= Extract provided =
BEGIN

Aug 28, 2011 at 15:42

Congratulations to the author, this essay has just proven that the current banking system is corrupt and WAS designed to do exactly what it has done, given an ILLUSION of prosperity while stealing the savings of workers.

Quote: "What if inflation isn’t a mistake, but a policy?" Indeed it is, it was "baked in the cake" when the Federal Reserve Act was enacted in the U.S. in 1913 removing money creation and regulation from the people's representatives to private bankers. This "mother of all Ponzi schemes" has allowed a few elites to benefit from the labour of millions and has now become entrenched in all the countries of the world employing a fractional reserve Central banking system.

Quote: "The only time inflation helps pay off a mortgage is when earnings are keeping pace with prices. They’re not." Exactly right, and WHY? Because the fiat currency system is a recipe for perpetual debt. Since ONLY the principal of a loan is ever created, it necessarily follows mathematically that the only way interest can be paid is if there are an exponentially increasing number of NEW and BIGGER loans being contracted to BORROW our currency supply into existence, all the while INTEREST accumulates as DEBT, which just keeps getting rolled over so no final settlement is possible.

If you doubt that, consider the honest sworn testimony of a Canadian Central Banker from 1939 before Parliament; Graham Towers then Bank of Canada Governor stated quite accurately that "every bank loan is a new creation of money, and when it is paid back it ceases to exist" and when you understand that in its deepest implications, then the "financial mess" the whole world, but particularly Europe and the U.S. where the system has been entrenched the longest, ceases to be a mystery.

It is all simple mathematics, cleverly designed to enslave the world for the benefit of an elite few banking families.

END

= Work request 1 =
According to the comment on banking, in what year was the Federal Reserve Act enacted in the U.S.?
= Work request 2 =
Using the reasoning in the comment on banking, explain why interest on loans can only be paid through new loans.
The entries that come next are unrelated to the comment and stand as separate material.

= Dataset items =
BEGIN

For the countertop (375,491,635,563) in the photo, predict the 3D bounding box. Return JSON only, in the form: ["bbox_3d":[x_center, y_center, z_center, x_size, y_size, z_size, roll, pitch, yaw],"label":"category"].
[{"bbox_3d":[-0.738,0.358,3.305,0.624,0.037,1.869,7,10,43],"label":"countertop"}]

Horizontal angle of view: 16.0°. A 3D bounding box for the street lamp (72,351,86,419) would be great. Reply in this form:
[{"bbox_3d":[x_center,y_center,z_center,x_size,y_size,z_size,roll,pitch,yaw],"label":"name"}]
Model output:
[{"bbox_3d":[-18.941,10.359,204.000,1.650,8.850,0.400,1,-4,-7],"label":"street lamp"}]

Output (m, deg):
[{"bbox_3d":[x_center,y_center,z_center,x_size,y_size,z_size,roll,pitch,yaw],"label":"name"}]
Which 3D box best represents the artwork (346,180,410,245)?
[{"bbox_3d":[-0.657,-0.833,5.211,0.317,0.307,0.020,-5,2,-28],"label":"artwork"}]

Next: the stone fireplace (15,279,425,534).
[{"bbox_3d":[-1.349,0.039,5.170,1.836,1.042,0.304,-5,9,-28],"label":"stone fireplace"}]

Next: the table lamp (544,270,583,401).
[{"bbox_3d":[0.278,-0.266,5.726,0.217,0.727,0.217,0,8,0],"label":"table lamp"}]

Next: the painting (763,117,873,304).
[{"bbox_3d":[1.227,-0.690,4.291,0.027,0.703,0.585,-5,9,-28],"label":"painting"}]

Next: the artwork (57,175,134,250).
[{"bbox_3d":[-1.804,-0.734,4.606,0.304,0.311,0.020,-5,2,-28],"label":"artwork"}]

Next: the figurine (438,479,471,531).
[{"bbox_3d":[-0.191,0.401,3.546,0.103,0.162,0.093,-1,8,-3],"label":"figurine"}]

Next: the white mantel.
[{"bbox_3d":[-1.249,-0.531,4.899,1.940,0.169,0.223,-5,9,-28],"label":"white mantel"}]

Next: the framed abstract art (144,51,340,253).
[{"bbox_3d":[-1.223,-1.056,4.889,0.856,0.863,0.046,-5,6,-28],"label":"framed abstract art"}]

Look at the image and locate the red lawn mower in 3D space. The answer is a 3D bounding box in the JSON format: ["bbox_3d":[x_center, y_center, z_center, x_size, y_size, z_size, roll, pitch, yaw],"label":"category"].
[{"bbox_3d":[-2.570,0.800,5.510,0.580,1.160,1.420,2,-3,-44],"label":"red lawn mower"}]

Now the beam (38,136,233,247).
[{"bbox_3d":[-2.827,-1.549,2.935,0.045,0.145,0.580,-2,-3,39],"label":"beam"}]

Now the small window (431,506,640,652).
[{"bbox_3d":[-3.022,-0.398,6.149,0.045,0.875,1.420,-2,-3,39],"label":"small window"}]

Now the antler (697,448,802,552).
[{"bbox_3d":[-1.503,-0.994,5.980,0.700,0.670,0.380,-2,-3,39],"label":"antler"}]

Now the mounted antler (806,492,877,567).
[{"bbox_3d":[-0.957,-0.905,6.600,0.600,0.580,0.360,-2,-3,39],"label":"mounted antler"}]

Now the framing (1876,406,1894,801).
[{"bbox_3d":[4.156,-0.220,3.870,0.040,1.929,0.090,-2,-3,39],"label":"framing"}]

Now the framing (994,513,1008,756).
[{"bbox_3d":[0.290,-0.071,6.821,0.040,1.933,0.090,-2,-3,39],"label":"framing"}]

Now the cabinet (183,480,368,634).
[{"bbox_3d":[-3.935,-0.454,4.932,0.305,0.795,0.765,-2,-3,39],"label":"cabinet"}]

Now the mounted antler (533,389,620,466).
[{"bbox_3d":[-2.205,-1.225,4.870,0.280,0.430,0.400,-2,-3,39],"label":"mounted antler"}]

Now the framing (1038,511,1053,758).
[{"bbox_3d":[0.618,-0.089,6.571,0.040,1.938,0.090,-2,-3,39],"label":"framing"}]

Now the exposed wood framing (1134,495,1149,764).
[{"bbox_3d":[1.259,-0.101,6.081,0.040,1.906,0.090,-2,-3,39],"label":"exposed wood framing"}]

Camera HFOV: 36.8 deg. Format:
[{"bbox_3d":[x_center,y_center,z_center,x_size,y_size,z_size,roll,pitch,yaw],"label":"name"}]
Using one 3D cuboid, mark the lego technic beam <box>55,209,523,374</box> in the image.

END

= Reply 1 =
1913.

= Reply 2 =
Only the principal of a loan is ever created, so the money to pay interest does not exist unless an exponentially increasing number of new and bigger loans bring more currency into existence. Meanwhile the interest accumulates as debt that keeps getting rolled over, so no final settlement is possible.